Here is my dilemma. I think it should be counties but my client wants county.

"Experience the highest tasting room and vineyard in Napa, Sonoma and Lake County."

What say you?

Re: County or counties

If it is to be 'counties', then it should read:
"…in THE Napa, Sonoma and Lake counties."

Otherwise – sorry - your client is correct.
Think of it this way:
You could write, “ …in Napa County, Sonoma County, and Lake County.”
or
“…in the counties of Napa, Sonoma, and Lake.”
OR…OR…(and taking the best of both possibilities)
"…in the Napa, Sonoma and Lake counties."
We don’t capitalize ‘counties’ because this is the general term for the plural. Only when we talk about a specific county, and that (for instance, Napa County) is the official name of the county, do we capitalize ‘county’.


HOWEVER………..
You and your client need to look at:
"...the highest tasting room and vineyard…"

Firstly, wouldn't it seem more logical to have 'vineyard' first? A vineyard has a tasting room, rather than the other way round.

How come, in these THREE wine producing counties, there is only ONE vineyard, and ONE tasting room?
See what I’m getting at?

Secondly, whilst we do have the expression, ‘of the highest quality’ and ‘of the highest taste’ (where ‘taste’ means: the ability to discern what is of good quality or of a high aesthetic standard’…

…‘taste’ in your sentence is the literal meaning of the word – to taste food - and we can’t talk about ‘highest tasting’. IN FACT, ‘highest’ takes on the meaning of ‘high’ as: unpleasantly strong-smelling because beginning to go bad. It sounds like we are tasting wines and determining which tasting room serves up the wine that is most 'off' to the nose..
‘best’ would be a better choice, or something starting with ‘most’.

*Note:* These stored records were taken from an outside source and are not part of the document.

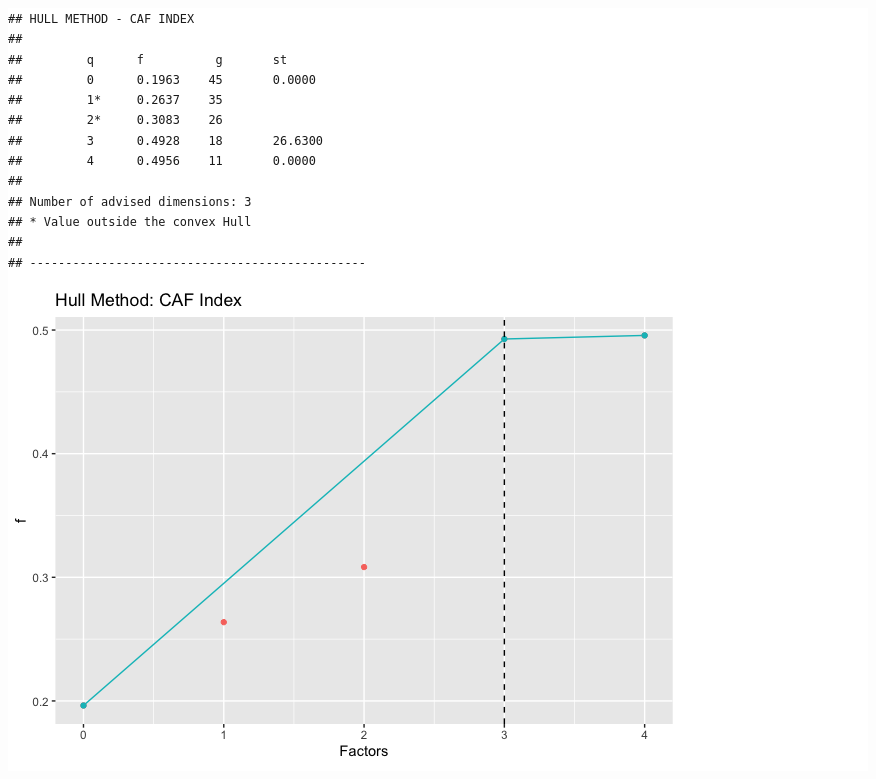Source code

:     ## HULL METHOD - CAF INDEX
    ## 
    ##         q      f          g       st
    ##         0      0.1963    45       0.0000 
    ##         1*     0.2637    35       
    ##         2*     0.3083    26       
    ##         3      0.4928    18       26.6300 
    ##         4      0.4956    11       0.0000 
    ## 
    ## Number of advised dimensions: 3 
    ## * Value outside the convex Hull 
    ## 
    ## -----------------------------------------------

![](box_problem_files/figure-gfm/unnamed-chunk-4-1.png)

I hope this has given you enough information that you will feel better equipped to help your client make the – dare I say? – right decision.
Feel free to post about this again if you need to make sure you have come up with the perfect sentence.

And welcome to the forum.

Re: County or counties

I just couldn’t let it go. I, too, was struggling to come up with the “perfect sentence”.

Let’s thrash this one out:

Experience tasting the finest wines from the vineyards of the Napa, Sonoma and Lake counties."

How many people who visit a vineyard don’t know that it has a tasting room? Those folk who don’t would be more attracted to the ‘experience of tasting the finest wines’ anyway, and then learn that vineyards have tasting rooms; so we get round sooooooooo many problems to do with keeping the sentence succinct.